START SUPPLIED ENTRIES
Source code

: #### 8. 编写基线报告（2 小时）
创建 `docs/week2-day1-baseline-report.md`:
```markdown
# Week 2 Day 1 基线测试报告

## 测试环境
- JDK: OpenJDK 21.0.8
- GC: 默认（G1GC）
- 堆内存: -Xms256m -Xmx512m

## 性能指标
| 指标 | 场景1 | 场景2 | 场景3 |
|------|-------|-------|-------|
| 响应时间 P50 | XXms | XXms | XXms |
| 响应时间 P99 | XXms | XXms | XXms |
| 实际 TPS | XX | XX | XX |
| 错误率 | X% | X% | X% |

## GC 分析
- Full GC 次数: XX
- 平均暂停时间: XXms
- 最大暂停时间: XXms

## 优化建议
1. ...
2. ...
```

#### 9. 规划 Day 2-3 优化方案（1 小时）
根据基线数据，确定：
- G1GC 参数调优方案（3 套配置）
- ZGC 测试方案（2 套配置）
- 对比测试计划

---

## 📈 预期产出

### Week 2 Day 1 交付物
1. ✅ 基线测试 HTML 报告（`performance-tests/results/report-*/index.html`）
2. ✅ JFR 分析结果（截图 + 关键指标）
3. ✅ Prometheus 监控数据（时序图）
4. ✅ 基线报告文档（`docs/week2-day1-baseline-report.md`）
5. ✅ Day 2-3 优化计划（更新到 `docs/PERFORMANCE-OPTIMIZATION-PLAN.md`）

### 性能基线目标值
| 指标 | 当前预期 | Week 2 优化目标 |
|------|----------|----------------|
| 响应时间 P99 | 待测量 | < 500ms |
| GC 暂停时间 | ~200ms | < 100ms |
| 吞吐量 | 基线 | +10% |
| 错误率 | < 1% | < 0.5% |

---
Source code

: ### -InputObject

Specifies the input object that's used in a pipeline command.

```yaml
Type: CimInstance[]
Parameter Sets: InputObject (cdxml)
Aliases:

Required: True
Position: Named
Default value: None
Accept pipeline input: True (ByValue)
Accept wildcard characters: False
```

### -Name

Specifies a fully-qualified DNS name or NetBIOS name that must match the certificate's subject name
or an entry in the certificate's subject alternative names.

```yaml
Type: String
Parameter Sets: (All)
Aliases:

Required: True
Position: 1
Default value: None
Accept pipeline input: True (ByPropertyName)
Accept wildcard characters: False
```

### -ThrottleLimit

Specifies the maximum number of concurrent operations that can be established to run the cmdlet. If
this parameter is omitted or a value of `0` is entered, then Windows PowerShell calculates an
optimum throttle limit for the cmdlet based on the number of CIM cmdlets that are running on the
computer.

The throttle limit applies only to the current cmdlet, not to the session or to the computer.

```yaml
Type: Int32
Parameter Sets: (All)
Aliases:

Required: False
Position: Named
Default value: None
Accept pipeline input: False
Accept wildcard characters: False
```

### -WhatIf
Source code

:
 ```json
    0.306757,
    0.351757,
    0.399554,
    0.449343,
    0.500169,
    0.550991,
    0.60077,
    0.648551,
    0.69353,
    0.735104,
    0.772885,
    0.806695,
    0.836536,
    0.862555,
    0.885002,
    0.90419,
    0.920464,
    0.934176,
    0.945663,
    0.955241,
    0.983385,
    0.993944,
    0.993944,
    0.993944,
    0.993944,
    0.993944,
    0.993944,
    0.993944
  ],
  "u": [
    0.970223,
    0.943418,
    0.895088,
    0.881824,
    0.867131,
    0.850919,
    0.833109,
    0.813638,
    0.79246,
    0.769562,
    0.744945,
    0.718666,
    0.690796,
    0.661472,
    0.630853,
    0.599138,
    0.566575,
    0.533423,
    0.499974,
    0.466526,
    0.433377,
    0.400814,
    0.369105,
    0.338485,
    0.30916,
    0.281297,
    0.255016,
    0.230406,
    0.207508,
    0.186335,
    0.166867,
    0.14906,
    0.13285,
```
END SUPPLIED ENTRIES
WHAT THE TASK REQUIRES:
The whole listing is to be transcribed exactly.

ANSWER TO THIS TASK:
Source code

: #### 8. 编写基线报告（2 小时）
创建 `docs/week2-day1-baseline-report.md`:
```markdown
# Week 2 Day 1 基线测试报告

## 测试环境
- JDK: OpenJDK 21.0.8
- GC: 默认（G1GC）
- 堆内存: -Xms256m -Xmx512m

## 性能指标
| 指标 | 场景1 | 场景2 | 场景3 |
|------|-------|-------|-------|
| 响应时间 P50 | XXms | XXms | XXms |
| 响应时间 P99 | XXms | XXms | XXms |
| 实际 TPS | XX | XX | XX |
| 错误率 | X% | X% | X% |

## GC 分析
- Full GC 次数: XX
- 平均暂停时间: XXms
- 最大暂停时间: XXms

## 优化建议
1. ...
2. ...
```

#### 9. 规划 Day 2-3 优化方案（1 小时）
根据基线数据，确定：
- G1GC 参数调优方案（3 套配置）
- ZGC 测试方案（2 套配置）
- 对比测试计划

---

## 📈 预期产出

### Week 2 Day 1 交付物
1. ✅ 基线测试 HTML 报告（`performance-tests/results/report-*/index.html`）
2. ✅ JFR 分析结果（截图 + 关键指标）
3. ✅ Prometheus 监控数据（时序图）
4. ✅ 基线报告文档（`docs/week2-day1-baseline-report.md`）
5. ✅ Day 2-3 优化计划（更新到 `docs/PERFORMANCE-OPTIMIZATION-PLAN.md`）

### 性能基线目标值
| 指标 | 当前预期 | Week 2 优化目标 |
|------|----------|----------------|
| 响应时间 P99 | 待测量 | < 500ms |
| GC 暂停时间 | ~200ms | < 100ms |
| 吞吐量 | 基线 | +10% |
| 错误率 | < 1% | < 0.5% |

---
Source code

: ### -InputObject

Specifies the input object that's used in a pipeline command.

```yaml
Type: CimInstance[]
Parameter Sets: InputObject (cdxml)
Aliases:

Required: True
Position: Named
Default value: None
Accept pipeline input: True (ByValue)
Accept wildcard characters: False
```

### -Name

Specifies a fully-qualified DNS name or NetBIOS name that must match the certificate's subject name
or an entry in the certificate's subject alternative names.

```yaml
Type: String
Parameter Sets: (All)
Aliases:

Required: True
Position: 1
Default value: None
Accept pipeline input: True (ByPropertyName)
Accept wildcard characters: False
```

### -ThrottleLimit

Specifies the maximum number of concurrent operations that can be established to run the cmdlet. If
this parameter is omitted or a value of `0` is entered, then Windows PowerShell calculates an
optimum throttle limit for the cmdlet based on the number of CIM cmdlets that are running on the
computer.

The throttle limit applies only to the current cmdlet, not to the session or to the computer.

```yaml
Type: Int32
Parameter Sets: (All)
Aliases:

Required: False
Position: Named
Default value: None
Accept pipeline input: False
Accept wildcard characters: False
```

### -WhatIf
Source code

:
 ```json
    0.306757,
    0.351757,
    0.399554,
    0.449343,
    0.500169,
    0.550991,
    0.60077,
    0.648551,
    0.69353,
    0.735104,
    0.772885,
    0.806695,
    0.836536,
    0.862555,
    0.885002,
    0.90419,
    0.920464,
    0.934176,
    0.945663,
    0.955241,
    0.983385,
    0.993944,
    0.993944,
    0.993944,
    0.993944,
    0.993944,
    0.993944,
    0.993944
  ],
  "u": [
    0.970223,
    0.943418,
    0.895088,
    0.881824,
    0.867131,
    0.850919,
    0.833109,
    0.813638,
    0.79246,
    0.769562,
    0.744945,
    0.718666,
    0.690796,
    0.661472,
    0.630853,
    0.599138,
    0.566575,
    0.533423,
    0.499974,
    0.466526,
    0.433377,
    0.400814,
    0.369105,
    0.338485,
    0.30916,
    0.281297,
    0.255016,
    0.230406,
    0.207508,
    0.186335,
    0.166867,
    0.14906,
    0.13285,
```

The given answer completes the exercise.